--- DATA RECORDS Enclosed Below ---

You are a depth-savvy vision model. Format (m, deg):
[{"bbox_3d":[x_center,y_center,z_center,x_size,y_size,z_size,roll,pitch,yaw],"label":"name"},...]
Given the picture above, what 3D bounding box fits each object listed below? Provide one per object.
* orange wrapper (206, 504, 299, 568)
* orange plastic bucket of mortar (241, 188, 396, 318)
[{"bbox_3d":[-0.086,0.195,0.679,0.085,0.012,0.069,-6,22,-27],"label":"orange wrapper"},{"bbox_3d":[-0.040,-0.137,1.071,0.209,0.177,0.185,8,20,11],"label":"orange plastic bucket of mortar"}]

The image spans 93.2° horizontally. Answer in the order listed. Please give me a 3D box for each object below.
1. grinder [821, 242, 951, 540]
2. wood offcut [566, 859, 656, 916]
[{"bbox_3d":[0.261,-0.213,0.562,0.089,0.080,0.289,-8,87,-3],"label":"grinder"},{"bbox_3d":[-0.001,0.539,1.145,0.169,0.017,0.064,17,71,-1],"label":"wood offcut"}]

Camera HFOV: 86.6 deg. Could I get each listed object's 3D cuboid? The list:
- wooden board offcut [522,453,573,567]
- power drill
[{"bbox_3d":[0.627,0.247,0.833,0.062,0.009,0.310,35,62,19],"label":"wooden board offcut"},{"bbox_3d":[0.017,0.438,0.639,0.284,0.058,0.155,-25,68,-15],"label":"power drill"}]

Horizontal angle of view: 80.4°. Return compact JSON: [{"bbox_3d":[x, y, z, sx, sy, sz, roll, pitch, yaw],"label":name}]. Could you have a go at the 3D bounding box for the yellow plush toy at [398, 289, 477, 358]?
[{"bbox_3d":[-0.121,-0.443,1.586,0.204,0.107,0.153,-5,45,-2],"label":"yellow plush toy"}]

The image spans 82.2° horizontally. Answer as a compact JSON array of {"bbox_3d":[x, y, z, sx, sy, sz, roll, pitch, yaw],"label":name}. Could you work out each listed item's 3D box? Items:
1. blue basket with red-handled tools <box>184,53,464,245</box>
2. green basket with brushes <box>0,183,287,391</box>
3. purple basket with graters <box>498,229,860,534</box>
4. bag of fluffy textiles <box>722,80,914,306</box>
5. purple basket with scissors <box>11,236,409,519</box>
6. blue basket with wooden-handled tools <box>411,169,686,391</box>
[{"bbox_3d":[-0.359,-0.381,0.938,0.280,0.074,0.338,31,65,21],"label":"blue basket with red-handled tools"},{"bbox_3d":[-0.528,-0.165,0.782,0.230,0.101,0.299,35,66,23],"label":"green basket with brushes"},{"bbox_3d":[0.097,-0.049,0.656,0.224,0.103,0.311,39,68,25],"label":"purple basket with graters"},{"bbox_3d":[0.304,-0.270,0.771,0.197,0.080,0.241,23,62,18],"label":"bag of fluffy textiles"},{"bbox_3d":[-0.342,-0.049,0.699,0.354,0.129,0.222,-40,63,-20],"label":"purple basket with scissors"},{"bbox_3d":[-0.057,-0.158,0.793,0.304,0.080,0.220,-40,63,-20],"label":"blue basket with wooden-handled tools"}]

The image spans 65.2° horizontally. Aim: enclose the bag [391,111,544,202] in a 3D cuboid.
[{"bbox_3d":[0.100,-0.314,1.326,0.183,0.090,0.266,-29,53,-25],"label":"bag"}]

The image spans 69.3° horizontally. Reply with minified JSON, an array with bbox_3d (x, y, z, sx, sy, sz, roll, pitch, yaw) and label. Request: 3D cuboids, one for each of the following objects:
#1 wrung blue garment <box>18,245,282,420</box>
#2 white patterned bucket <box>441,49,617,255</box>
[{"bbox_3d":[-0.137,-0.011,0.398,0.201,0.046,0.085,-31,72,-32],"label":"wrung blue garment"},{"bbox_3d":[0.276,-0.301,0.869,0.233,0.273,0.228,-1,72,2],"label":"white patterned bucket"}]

--- End of Enclosed DATA RECORDS ---

• _EXERCISE_: Copy out every line from the data above that has "Answer" in it.

• _RESULT FOR THIS EXERCISE_:
The image spans 93.2° horizontally. Answer in the order listed. Please give me a 3D box for each object below.
The image spans 82.2° horizontally. Answer as a compact JSON array of {"bbox_3d":[x, y, z, sx, sy, sz, roll, pitch, yaw],"label":name}. Could you work out each listed item's 3D box? Items:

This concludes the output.